- _WHAT IS NEEDED_
Only the lines from the top of the data through the line containing "thumb ip: (504, 238)" should be duplicated, exactly as they appear.

(Collection entries)

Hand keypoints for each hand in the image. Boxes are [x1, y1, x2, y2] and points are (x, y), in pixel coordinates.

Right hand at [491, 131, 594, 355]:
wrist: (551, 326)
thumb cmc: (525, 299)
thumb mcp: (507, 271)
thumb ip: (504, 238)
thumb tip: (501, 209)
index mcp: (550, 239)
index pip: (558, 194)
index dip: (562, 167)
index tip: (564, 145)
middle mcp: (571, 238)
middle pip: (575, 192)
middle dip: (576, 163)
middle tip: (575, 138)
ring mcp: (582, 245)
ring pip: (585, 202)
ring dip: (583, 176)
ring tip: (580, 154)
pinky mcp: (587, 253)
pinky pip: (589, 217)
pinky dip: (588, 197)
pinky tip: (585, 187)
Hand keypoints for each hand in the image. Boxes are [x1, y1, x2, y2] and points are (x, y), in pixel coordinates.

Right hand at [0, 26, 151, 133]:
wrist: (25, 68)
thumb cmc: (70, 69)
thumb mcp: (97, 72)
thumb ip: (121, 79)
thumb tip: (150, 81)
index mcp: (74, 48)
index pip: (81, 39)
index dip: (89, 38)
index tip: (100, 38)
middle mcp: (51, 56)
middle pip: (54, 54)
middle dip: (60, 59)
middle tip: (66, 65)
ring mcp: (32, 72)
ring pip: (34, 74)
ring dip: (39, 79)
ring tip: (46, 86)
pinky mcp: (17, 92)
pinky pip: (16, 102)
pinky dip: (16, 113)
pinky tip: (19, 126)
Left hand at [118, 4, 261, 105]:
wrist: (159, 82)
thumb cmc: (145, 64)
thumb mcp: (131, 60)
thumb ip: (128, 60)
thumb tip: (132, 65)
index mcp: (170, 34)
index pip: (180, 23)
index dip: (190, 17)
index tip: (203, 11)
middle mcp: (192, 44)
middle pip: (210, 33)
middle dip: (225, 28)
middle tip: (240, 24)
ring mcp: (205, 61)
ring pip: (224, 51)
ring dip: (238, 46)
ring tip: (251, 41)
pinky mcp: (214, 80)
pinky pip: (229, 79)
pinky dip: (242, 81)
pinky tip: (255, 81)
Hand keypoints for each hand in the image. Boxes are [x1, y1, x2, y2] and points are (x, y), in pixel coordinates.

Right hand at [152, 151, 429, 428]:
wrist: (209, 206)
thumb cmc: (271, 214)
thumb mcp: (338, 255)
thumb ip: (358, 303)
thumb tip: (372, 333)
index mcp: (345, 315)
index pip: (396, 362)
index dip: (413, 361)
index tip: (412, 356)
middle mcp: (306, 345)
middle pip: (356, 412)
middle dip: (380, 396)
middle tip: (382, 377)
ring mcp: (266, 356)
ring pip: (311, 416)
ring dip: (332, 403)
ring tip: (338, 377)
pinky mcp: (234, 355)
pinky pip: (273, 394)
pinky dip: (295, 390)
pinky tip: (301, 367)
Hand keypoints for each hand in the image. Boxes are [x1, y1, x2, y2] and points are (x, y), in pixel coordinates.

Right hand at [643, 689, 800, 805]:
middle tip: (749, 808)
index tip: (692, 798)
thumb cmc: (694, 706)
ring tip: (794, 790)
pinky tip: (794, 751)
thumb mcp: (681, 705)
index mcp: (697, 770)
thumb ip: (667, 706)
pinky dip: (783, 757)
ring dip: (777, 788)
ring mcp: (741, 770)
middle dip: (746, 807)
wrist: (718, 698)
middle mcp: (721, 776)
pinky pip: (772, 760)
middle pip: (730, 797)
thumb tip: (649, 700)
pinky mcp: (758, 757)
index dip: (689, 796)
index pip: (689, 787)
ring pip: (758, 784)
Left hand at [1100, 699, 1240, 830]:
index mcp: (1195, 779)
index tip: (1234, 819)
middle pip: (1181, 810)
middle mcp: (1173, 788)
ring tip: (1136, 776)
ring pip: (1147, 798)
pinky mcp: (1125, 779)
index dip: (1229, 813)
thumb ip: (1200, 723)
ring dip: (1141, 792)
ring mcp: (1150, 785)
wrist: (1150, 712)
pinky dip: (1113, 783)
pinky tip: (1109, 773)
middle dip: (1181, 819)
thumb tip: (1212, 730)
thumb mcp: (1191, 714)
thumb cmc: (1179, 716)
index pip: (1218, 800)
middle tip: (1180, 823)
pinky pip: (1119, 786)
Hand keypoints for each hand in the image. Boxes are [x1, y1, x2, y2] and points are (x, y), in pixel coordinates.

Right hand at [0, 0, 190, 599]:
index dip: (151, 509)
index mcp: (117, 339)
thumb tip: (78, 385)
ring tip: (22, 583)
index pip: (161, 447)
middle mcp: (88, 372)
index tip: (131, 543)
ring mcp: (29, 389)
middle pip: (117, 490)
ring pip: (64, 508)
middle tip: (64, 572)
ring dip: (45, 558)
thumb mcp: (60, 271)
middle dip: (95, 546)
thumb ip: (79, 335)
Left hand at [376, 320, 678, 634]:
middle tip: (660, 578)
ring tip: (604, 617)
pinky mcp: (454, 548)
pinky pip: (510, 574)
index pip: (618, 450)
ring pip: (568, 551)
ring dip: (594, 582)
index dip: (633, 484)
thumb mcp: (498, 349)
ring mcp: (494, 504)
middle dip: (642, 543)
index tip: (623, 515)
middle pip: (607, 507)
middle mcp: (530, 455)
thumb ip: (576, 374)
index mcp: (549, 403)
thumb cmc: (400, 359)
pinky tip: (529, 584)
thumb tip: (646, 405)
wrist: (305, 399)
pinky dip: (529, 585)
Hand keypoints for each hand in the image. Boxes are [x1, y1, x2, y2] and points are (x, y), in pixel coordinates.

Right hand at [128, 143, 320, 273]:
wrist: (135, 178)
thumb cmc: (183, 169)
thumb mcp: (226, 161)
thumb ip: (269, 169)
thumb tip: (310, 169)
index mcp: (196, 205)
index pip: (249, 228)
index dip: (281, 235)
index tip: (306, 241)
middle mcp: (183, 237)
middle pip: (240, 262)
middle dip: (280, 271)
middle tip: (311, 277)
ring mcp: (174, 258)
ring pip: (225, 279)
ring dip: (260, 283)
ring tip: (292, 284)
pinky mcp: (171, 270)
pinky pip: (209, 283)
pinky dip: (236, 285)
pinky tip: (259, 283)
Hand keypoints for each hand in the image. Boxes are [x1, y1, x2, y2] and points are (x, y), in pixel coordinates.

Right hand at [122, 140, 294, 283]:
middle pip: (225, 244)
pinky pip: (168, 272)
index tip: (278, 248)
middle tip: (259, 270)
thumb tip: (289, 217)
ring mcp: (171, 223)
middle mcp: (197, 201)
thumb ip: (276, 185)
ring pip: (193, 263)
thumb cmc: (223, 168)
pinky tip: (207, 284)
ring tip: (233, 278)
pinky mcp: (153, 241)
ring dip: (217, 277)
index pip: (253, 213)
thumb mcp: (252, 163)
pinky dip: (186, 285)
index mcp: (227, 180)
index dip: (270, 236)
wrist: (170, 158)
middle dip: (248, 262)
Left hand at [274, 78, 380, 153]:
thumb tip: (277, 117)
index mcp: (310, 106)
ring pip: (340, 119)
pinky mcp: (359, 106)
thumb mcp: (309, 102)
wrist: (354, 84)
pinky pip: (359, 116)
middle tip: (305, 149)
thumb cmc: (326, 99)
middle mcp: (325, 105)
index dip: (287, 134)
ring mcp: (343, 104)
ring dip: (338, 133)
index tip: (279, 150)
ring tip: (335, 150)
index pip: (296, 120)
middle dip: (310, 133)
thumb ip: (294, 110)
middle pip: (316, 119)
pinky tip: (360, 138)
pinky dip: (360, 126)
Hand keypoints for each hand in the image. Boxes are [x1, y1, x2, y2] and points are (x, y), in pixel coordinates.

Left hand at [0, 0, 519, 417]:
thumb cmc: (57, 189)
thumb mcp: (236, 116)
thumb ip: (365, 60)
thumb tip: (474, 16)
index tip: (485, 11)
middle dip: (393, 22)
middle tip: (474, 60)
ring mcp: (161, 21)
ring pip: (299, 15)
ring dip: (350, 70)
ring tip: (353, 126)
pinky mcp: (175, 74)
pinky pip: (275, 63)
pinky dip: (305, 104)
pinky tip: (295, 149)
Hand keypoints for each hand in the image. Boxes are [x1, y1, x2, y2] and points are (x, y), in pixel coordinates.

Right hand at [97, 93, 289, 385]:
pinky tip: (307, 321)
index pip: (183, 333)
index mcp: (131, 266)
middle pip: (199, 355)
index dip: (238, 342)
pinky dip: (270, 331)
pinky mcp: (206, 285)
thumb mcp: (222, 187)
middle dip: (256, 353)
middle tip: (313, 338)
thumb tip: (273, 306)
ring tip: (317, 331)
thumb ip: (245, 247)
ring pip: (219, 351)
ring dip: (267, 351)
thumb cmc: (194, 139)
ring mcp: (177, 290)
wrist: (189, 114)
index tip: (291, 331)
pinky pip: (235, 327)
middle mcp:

- _TASK SOLUTION_
Hand keypoints for each hand in the image. Boxes are [x1, y1, x2, y2] and points are (x, y), in pixel coordinates.

Right hand at [491, 131, 594, 355]:
wrist: (551, 326)
thumb cmc: (525, 299)
thumb mcp: (507, 271)
thumb ip: (504, 238)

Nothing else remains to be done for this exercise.